Text provided:
—————
If I am reading to myself I am very lazy and don't bother to pronounce.

rabbitstew · 06/07/2012 09:20

learnandsay - are you arguing that you cannot break the skill of reading down into its component parts and check that a person is competent in each of them, whether that be decoding, or reading for meaning, or reading out loud with expression, or building vocabulary???? Surely if you attempt to test the whole lot at once, you will never work out which of the component parts is the real cause of any reading problem?
—————
Stored data:

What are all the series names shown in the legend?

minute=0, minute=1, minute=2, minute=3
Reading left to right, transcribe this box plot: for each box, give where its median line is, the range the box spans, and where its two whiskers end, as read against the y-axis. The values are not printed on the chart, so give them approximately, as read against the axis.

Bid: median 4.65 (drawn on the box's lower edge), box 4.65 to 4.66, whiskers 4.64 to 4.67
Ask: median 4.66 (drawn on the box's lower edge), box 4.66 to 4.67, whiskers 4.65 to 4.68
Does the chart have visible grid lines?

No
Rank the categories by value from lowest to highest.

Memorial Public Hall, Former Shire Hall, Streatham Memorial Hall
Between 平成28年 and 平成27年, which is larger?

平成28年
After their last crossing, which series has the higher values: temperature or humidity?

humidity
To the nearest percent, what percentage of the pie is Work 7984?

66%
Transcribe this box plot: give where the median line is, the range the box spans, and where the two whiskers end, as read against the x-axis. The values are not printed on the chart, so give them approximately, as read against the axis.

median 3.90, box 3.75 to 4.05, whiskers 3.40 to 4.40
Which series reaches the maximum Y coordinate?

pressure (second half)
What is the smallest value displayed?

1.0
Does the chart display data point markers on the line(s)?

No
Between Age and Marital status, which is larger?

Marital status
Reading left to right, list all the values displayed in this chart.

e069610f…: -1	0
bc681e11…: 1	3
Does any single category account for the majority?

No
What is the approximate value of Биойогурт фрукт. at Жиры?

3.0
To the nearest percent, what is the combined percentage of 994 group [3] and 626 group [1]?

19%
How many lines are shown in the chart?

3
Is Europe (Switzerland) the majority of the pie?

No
—————
Problems to work on:
(a) In the forum excerpt on reading, what does the first writer skip doing when reading silently to themselves?
(b) Using the forum excerpt on reading, decide whether each statement agrees with it. Answer yes or no for each and quote the deciding words.
(i) The first writer admits to being lazy when reading to themselves.
(ii) rabbitstew names spelling as one of the component parts of reading.
(iii) rabbitstew holds that testing all reading skills at once reveals the real cause of a reading problem.
The records have no connection to the forum excerpt on reading.

Task-by-task results:
(a) They don't bother to pronounce.

(b)
(i) Yes: "If I am reading to myself I am very lazy"
(ii) No: "whether that be decoding, or reading for meaning, or reading out loud with expression, or building vocabulary"
(iii) No: "Surely if you attempt to test the whole lot at once, you will never work out which of the component parts is the real cause of any reading problem?"